In any event, I approached my mentor and senior firm management with the proposal to take a 6 month unpaid leave about a year and a half before I intended to leave. I will admit that I was concerned that, if the request was not well-received, it could impact my advancement and compensation even if I never went, but that was a risk I was willing to take. While nobody received the proposal negatively, it did take the better part of a year before I finally received written “permission” to take the leave.
3. Save. Save. Save. Even if you travel pretty rough, as we did, it’s still expensive. My wife bought my one major airline ticket which got us to and from Asia and across some major geographic gaps for about $4,000 as my 40th birthday present (Thanks!). I still saved and ultimately spent about $20,000 on the trip. When I use the term “rough” here, it bears clarification. We did not stay in youth hostels–mostly because we’re old and I didn’t want to be that creepy 40 year-old guy hanging around, leering at somebody’s young Swedish girlfriend while my wife contemplated divorce (or found herself leering at the Swedish girl’s boyfriend). So, when I say rough, we tried to find acceptable lodging just above the hostel level, which meant we always had a private, lockable room, and sometimes our own bathroom. Insects and cold showers were not that unusual. We also treated ourselves occasionally to finer lodgings, like over Christmas, when we rubbed shoulders with India’s upper class at a plush resort in Goa.
4. What to do with your primary residence. This can be a pain in the ass, but it wasn’t for us. Our next door neighbor, a Cal Tech professor, made it possible for us to lease our house, completely furnished, to two Harvard history professors who were on research sabbatical. Not only did the rent cover our mortgage, but they took better care of our house than we usually did. And we became friends! We also had a vacation condo in Santa Barbara and had to find a renter there, too. Again, we found a visiting French scholar doing post-doctorate research at UC Santa Barbara. All I can say is, if you can find academics to rent your house, they make great tenants.
5. The value of good advice. We have never been “guided tour” people, who call a travel agent and let them plan everything. We did that once, in Egypt, and it made a lot of sense. But for our sabbatical, we did 95% of the planning, arrangements, etc. ourselves. This is harder in some regions than others. Traveling solo in China can be very difficult. Fortunately, for some destinations, particularly India, we benefited from some really solid, trustworthy advice and help both inside and outside the host country.
6. Other details. There were a thousand and one other things to plan and do before we left. These included: arranging for care for our 2 cats, finding the right luggage to “lug” around for 6 months, buying a small quantity of clothes we didn’t mind washing and wearing over and over, in a variety of different climates (Cambodia was sweltering, while the hills in northern Vietnam got really chilly), getting visas for destinations that required them and getting necessary vaccinations. I also decided to blog about the trip, so I bought a computer and set that up.

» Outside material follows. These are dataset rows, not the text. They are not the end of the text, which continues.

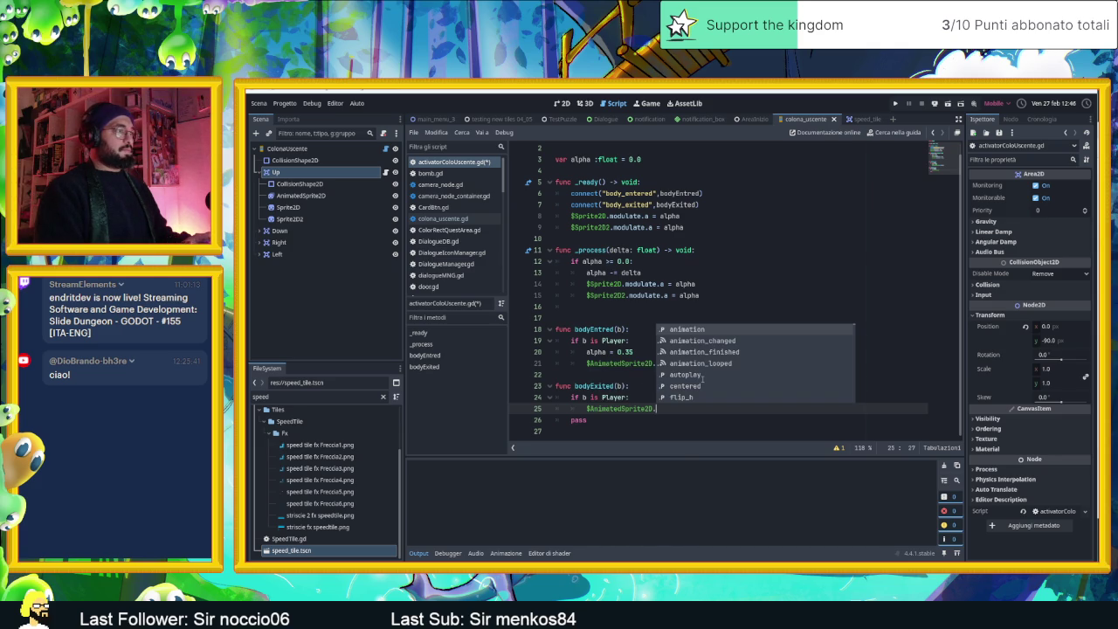
type("pla")
key("Return")
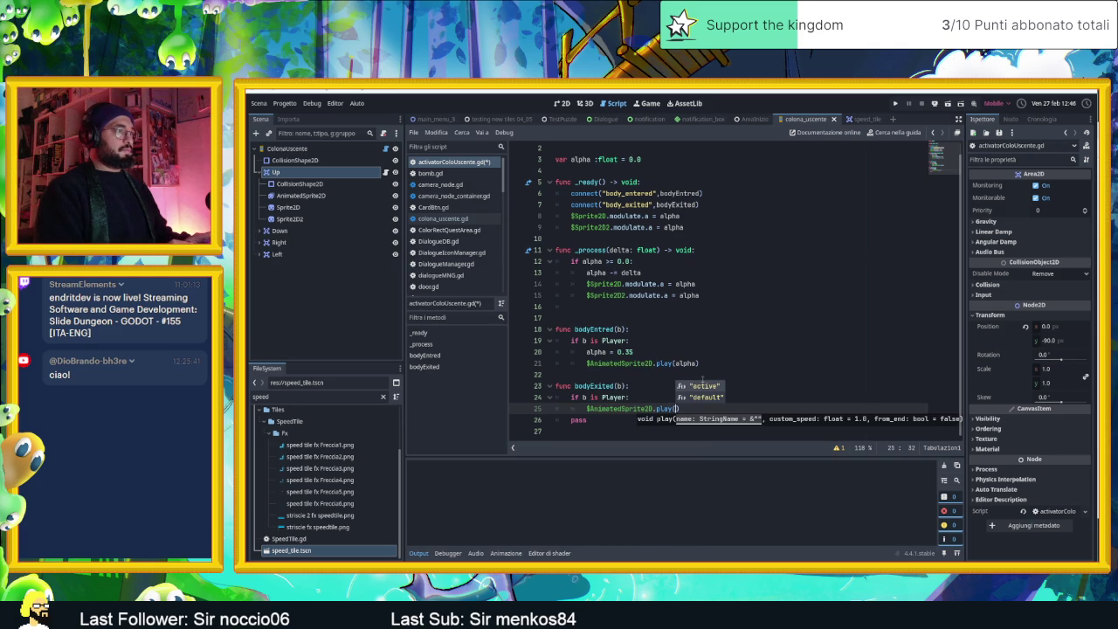
key("Down")
key("Return")
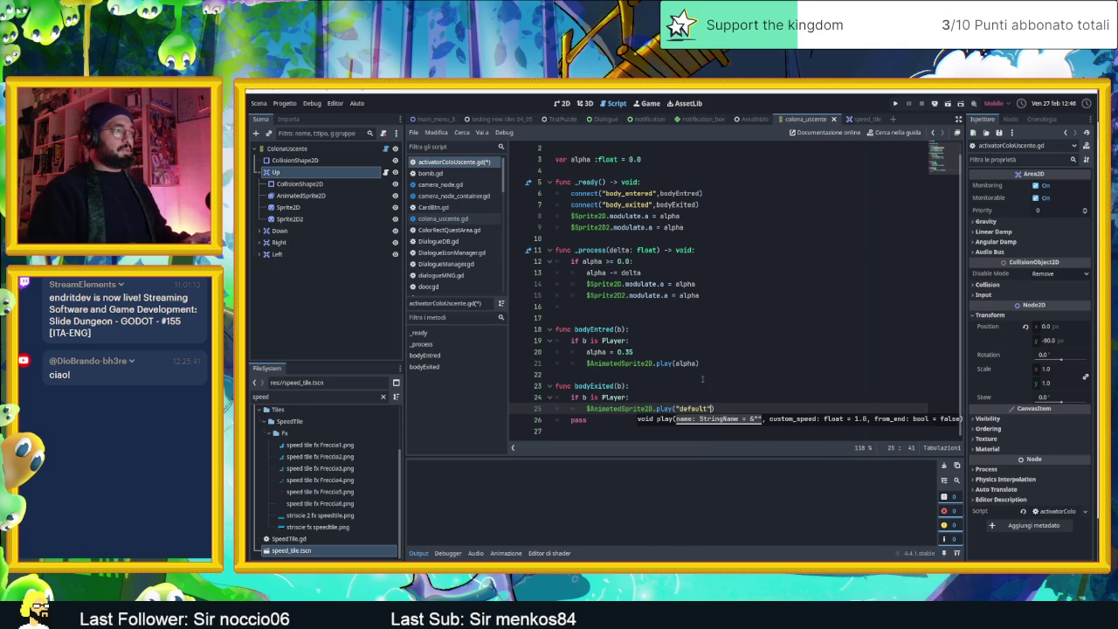
Step: Change bodyEntred's call to play("active"), save, and open a line under bodyExited's Player check
left_click(688, 363)
double_click(687, 363)
type("act")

There is a lot to think about if you contemplate taking a travel sabbatical. And it’s not for everyone. I recognize that the rough lodging alone might seem worse than work for many, and I’ll confess I try to travel more comfortably now. But I’m enormously proud that we planned and did the trip and grateful to my wife, our families and employers for making it possible. I came across a quote from Mark Twain that my wife used to describe how she felt about taking the time away and traveling to distant lands. It fits nicely here:
“Twenty years from now you will be more disappointed by the things you didn’t do than by the ones you did. So, throw off the bowlines. Sail away from the safe harbor. Catch the trade winds in your sails.”